*ASSIGNMENT*:
Put every line of text read from the pages in the rows below into a single JSON list of strings, one string per line, skipping blank lines and leaving the pictures out.
----
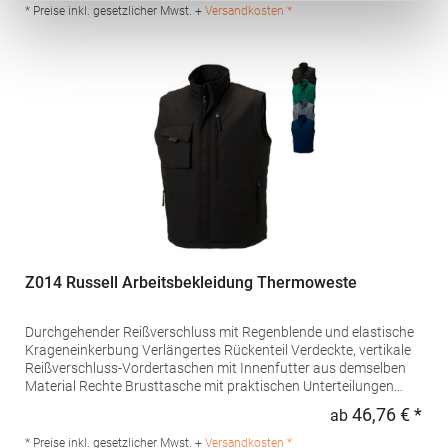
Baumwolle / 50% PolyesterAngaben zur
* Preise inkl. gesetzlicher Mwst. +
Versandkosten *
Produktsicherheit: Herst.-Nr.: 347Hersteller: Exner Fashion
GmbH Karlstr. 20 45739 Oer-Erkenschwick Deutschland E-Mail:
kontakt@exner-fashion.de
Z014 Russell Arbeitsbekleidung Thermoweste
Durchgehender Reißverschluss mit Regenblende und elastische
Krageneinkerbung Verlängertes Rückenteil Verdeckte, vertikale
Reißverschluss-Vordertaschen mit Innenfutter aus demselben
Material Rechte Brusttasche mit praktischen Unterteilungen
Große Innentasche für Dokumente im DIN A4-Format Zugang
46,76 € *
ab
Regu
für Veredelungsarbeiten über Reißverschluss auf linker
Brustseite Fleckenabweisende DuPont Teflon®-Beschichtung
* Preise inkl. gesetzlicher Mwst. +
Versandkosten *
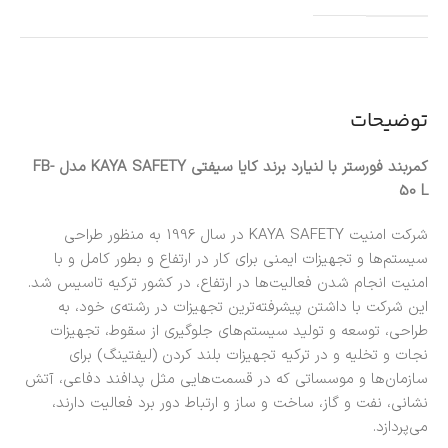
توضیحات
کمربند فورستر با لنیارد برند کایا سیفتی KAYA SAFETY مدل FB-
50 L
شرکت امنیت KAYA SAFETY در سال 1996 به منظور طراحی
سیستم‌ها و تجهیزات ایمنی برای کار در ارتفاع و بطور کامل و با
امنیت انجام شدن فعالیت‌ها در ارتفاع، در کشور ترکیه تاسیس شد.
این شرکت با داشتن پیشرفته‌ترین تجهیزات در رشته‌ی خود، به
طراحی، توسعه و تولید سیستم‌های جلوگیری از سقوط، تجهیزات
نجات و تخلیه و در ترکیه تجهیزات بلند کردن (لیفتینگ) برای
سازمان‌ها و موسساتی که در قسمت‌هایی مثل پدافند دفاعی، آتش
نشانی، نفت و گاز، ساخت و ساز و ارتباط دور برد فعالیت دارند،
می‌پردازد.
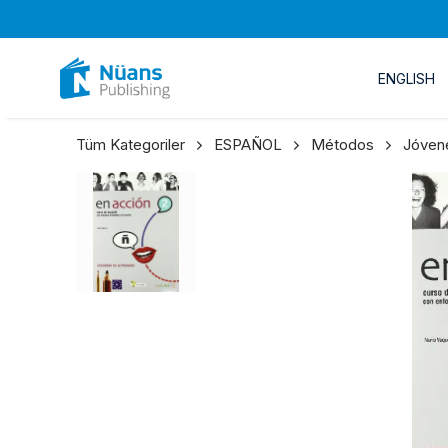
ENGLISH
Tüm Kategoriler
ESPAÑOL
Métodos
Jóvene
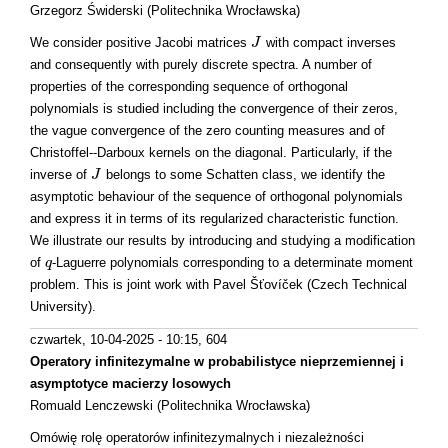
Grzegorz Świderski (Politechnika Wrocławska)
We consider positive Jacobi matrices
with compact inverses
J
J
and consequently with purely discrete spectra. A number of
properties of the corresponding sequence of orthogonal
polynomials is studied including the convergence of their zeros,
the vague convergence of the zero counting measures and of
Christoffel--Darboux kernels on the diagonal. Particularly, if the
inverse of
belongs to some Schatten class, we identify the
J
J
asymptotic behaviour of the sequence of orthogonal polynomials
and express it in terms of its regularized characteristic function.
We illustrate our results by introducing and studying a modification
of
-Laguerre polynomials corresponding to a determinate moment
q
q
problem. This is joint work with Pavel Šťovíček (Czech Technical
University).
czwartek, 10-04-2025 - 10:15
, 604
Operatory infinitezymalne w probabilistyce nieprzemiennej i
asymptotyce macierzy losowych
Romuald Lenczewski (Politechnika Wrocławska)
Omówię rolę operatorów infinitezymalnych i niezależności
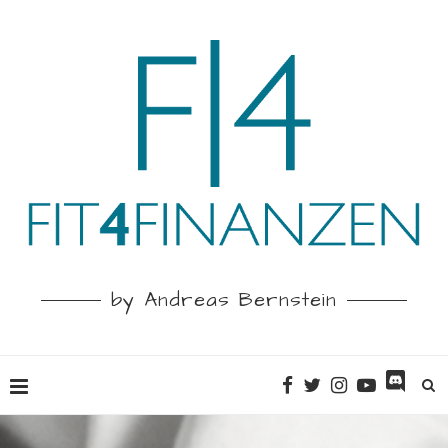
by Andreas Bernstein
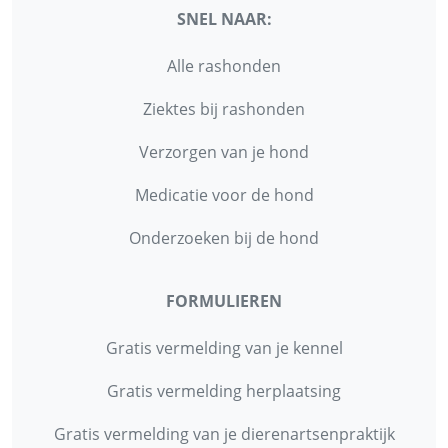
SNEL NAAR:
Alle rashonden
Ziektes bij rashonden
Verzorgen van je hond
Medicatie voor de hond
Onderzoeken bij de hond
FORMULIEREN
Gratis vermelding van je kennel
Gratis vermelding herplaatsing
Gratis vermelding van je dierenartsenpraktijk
----
*TASK RESPONSE*:
[
  "Baumwolle / 50% PolyesterAngaben zur",
  "* Preise inkl. gesetzlicher Mwst. +",
  "Versandkosten *",
  "Produktsicherheit: Herst.-Nr.: 347Hersteller: Exner Fashion",
  "GmbH Karlstr. 20 45739 Oer-Erkenschwick Deutschland E-Mail:",
  "kontakt@exner-fashion.de",
  "Z014 Russell Arbeitsbekleidung Thermoweste",
  "Durchgehender Reißverschluss mit Regenblende und elastische",
  "Krageneinkerbung Verlängertes Rückenteil Verdeckte, vertikale",
  "Reißverschluss-Vordertaschen mit Innenfutter aus demselben",
  "Material Rechte Brusttasche mit praktischen Unterteilungen",
  "Große Innentasche für Dokumente im DIN A4-Format Zugang",
  "46,76 € *",
  "ab",
  "Regu",
  "für Veredelungsarbeiten über Reißverschluss auf linker",
  "Brustseite Fleckenabweisende DuPont Teflon®-Beschichtung",
  "* Preise inkl. gesetzlicher Mwst. +",
  "Versandkosten *",
  "توضیحات",
  "کمربند فورستر با لنیارد برند کایا سیفتی KAYA SAFETY مدل FB-",
  "50 L",
  "شرکت امنیت KAYA SAFETY در سال 1996 به منظور طراحی",
  "سیستم‌ها و تجهیزات ایمنی برای کار در ارتفاع و بطور کامل و با",
  "امنیت انجام شدن فعالیت‌ها در ارتفاع، در کشور ترکیه تاسیس شد.",
  "این شرکت با داشتن پیشرفته‌ترین تجهیزات در رشته‌ی خود، به",
  "طراحی، توسعه و تولید سیستم‌های جلوگیری از سقوط، تجهیزات",
  "نجات و تخلیه و در ترکیه تجهیزات بلند کردن (لیفتینگ) برای",
  "سازمان‌ها و موسساتی که در قسمت‌هایی مثل پدافند دفاعی، آتش",
  "نشانی، نفت و گاز، ساخت و ساز و ارتباط دور برد فعالیت دارند،",
  "می‌پردازد.",
  "ENGLISH",
  "Tüm Kategoriler",
  "ESPAÑOL",
  "Métodos",
  "Jóvene",
  "Grzegorz Świderski (Politechnika Wrocławska)",
  "We consider positive Jacobi matrices",
  "with compact inverses",
  "J",
  "J",
  "and consequently with purely discrete spectra. A number of",
  "properties of the corresponding sequence of orthogonal",
  "polynomials is studied including the convergence of their zeros,",
  "the vague convergence of the zero counting measures and of",
  "Christoffel--Darboux kernels on the diagonal. Particularly, if the",
  "inverse of",
  "belongs to some Schatten class, we identify the",
  "J",
  "J",
  "asymptotic behaviour of the sequence of orthogonal polynomials",
  "and express it in terms of its regularized characteristic function.",
  "We illustrate our results by introducing and studying a modification",
  "of",
  "-Laguerre polynomials corresponding to a determinate moment",
  "q",
  "q",
  "problem. This is joint work with Pavel Šťovíček (Czech Technical",
  "University).",
  "czwartek, 10-04-2025 - 10:15",
  ", 604",
  "Operatory infinitezymalne w probabilistyce nieprzemiennej i",
  "asymptotyce macierzy losowych",
  "Romuald Lenczewski (Politechnika Wrocławska)",
  "Omówię rolę operatorów infinitezymalnych i niezależności",
  "by Andreas Bernstein",
  "SNEL NAAR:",
  "Alle rashonden",
  "Ziektes bij rashonden",
  "Verzorgen van je hond",
  "Medicatie voor de hond",
  "Onderzoeken bij de hond",
  "FORMULIEREN",
  "Gratis vermelding van je kennel",
  "Gratis vermelding herplaatsing",
  "Gratis vermelding van je dierenartsenpraktijk"
]